Richard Wallace is the founder and executive director of Equity and Transformation Chicago, a nonprofit that fights for social and economic equity for Black workers in informal work. He says cannabis equity means not only seeing Black Illinoisans get financial stakes in the cannabis industry — it means fighting for reparations for the war on drugs.
“We are currently organizing two campaigns that I think answer some of the questions that are still not been answered,” Wallace said. “One of them is a guaranteed income pilot project for system-impacted folks. Really to try to predict what are some ways that we can answer the question of how we get direct cash payments to survivors of the war on drugs. … We need to ensure that we center [survivors of the war on drugs] in our policy efforts, and that means acknowledging the gross violations of human rights that occurred during the war on drugs. That means demanding direct cash payment to those who are affected by the war on drugs. And it’s also a commitment to guarantee that the harm won’t occur by reviewing the policies that created the crisis in the first place.”
Dillon adds that part of the process of repairing the damage done by cannabis convictions means offering those affected a path forward.
“I want the public to keep in mind that 500,000 cannabis-only arrest felons, their arrest records were expunged, but there was no provision in HB 1443 that would provide any type of training, any type of job development, any type of assistance to those 500,000 people who were arrested for low-level plan of cannabis possession.
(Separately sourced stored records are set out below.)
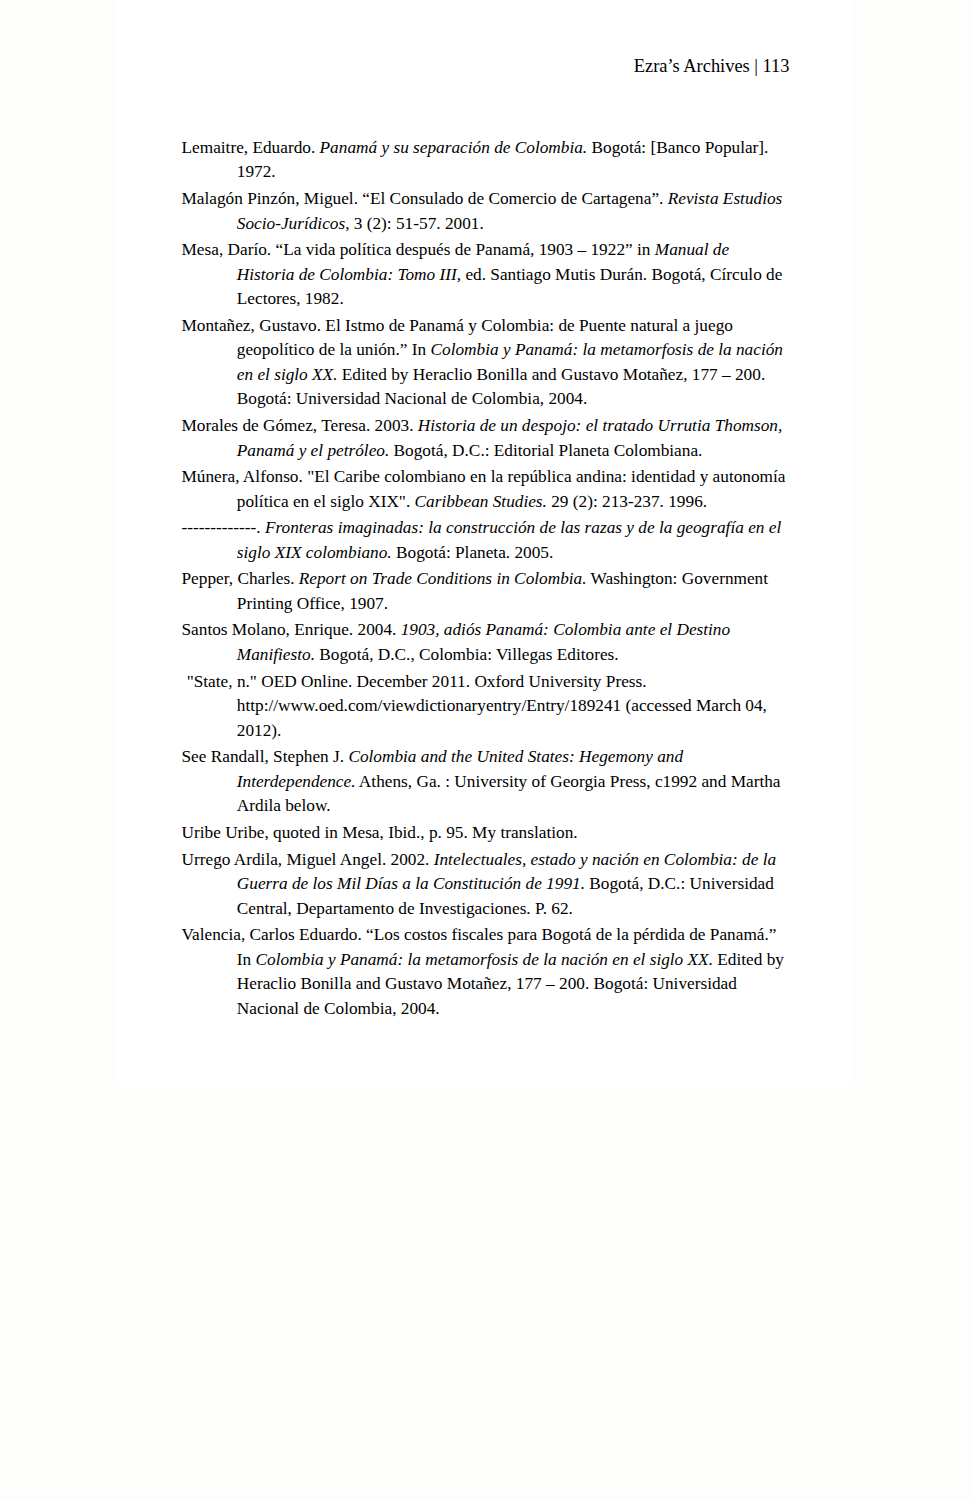Ezra’s Archives | 113
Lemaitre, Eduardo. Panamá y su separación de Colombia. Bogotá: [Banco Popular]. 1972.
Malagón Pinzón, Miguel. “El Consulado de Comercio de Cartagena”. Revista Estudios Socio-Jurídicos, 3 (2): 51-57. 2001.
Mesa, Darío. “La vida política después de Panamá, 1903 – 1922” in Manual de Historia de Colombia: Tomo III, ed. Santiago Mutis Durán. Bogotá, Círculo de Lectores, 1982.
Montañez, Gustavo. El Istmo de Panamá y Colombia: de Puente natural a juego geopolítico de la unión.” In Colombia y Panamá: la metamorfosis de la nación en el siglo XX. Edited by Heraclio Bonilla and Gustavo Motañez, 177 – 200. Bogotá: Universidad Nacional de Colombia, 2004.
Morales de Gómez, Teresa. 2003. Historia de un despojo: el tratado Urrutia Thomson, Panamá y el petróleo. Bogotá, D.C.: Editorial Planeta Colombiana.
Múnera, Alfonso. "El Caribe colombiano en la república andina: identidad y autonomía política en el siglo XIX". Caribbean Studies. 29 (2): 213-237. 1996.
-------------. Fronteras imaginadas: la construcción de las razas y de la geografía en el siglo XIX colombiano. Bogotá: Planeta. 2005.
Pepper, Charles. Report on Trade Conditions in Colombia. Washington: Government Printing Office, 1907.
Santos Molano, Enrique. 2004. 1903, adiós Panamá: Colombia ante el Destino Manifiesto. Bogotá, D.C., Colombia: Villegas Editores.
"State, n." OED Online. December 2011. Oxford University Press. http://www.oed.com/viewdictionaryentry/Entry/189241 (accessed March 04, 2012).
See Randall, Stephen J. Colombia and the United States: Hegemony and Interdependence. Athens, Ga. : University of Georgia Press, c1992 and Martha Ardila below.
Uribe Uribe, quoted in Mesa, Ibid., p. 95. My translation.
Urrego Ardila, Miguel Angel. 2002. Intelectuales, estado y nación en Colombia: de la Guerra de los Mil Días a la Constitución de 1991. Bogotá, D.C.: Universidad Central, Departamento de Investigaciones. P. 62.
Valencia, Carlos Eduardo. “Los costos fiscales para Bogotá de la pérdida de Panamá.” In Colombia y Panamá: la metamorfosis de la nación en el siglo XX. Edited by Heraclio Bonilla and Gustavo Motañez, 177 – 200. Bogotá: Universidad Nacional de Colombia, 2004.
I think that that’s reprehensible,” she said.
But Wallace says he is optimistic about the future prospects for equity in the cannabis industry, as long as the state is committed to seeing it through.
“Democracy demands rigor and it has to be an additive process,” he said. “HB 1438 provided a strong foundation. I think what we have to do now is really think about where are the issue areas and then repair those issue areas … folks weren’t around in 2018 when we first got engaged in this campaign. It looked nothing like it did today and I think what we have today was part of the dream … but it’s still far from the North Star. So we have a lot of work to do still.”